Updated: Oct 30, 2024



Felt like the 60s brought back alive. A period where human comes in touch with colour for the first time, like the television era. What happens when we put vibrancy into a lifestyle full of empty shapes? Roman holiday took a vibrant turn, but this time instead of #EmilyinRome, it came in Milan, as N°21 (Numero Ventuno) made most of us nostalgic for an excitement of an era we never lived (at least Gen-Zers and millennials).



For all of those who never met the trend-setters of that era, we got to actually see the know how: women who desired exploration of shapes, patterns and colour palettes, women who needed to be ahead of their time, with leftovers from the mod culture, i.e. a subculture (or a movement) that began in late 50s London. The only thing we could see in the collection though was a dim trace of rock aesthetics (no motorcycles in the show). The styling was giving off the vibe nonetheless.



Fully hand-sequinned dresses, paired with parkas, PVC/Napa leather, and little rhinestone bow mules, coexist alongside pony skin elements from under which pink lace lingerie peeks out.

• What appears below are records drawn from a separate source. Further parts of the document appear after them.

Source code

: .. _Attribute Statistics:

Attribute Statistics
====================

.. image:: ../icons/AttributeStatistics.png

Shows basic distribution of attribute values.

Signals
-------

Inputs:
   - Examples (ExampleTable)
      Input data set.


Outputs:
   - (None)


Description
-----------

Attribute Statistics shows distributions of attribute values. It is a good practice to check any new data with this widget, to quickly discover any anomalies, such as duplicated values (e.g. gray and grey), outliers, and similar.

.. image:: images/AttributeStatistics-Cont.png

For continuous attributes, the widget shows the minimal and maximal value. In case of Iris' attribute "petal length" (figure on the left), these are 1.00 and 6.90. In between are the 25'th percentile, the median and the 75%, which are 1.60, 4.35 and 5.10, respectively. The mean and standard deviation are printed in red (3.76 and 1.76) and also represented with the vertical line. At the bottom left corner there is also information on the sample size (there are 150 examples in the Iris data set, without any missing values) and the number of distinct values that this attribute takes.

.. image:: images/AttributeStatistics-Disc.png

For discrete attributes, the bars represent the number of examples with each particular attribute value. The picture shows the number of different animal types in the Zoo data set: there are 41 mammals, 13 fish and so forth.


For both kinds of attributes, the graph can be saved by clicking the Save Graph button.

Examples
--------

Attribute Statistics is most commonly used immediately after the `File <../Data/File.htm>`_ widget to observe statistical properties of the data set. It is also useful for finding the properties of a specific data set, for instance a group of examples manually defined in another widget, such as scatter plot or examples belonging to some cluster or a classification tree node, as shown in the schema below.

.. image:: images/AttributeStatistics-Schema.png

Slim straight pencil skirts, styled with thick hand-knit wool sweaters and colourful loose-fitting parkas, take turns with mannish bandanna collar striped shirts. The accessories complemented the aesthetics with slingbacks and ballerina flats, in chequerboard black-and-white or in solid tones with a little bow. The show was not deprived of the iconic N°21 Jeanne bag, now in couture hues of quilted satin.


Alessandro Dell'Acqua achieved to transfer us to a different era, one of exploration, when trends were being set and parthenogenesis was still a thing.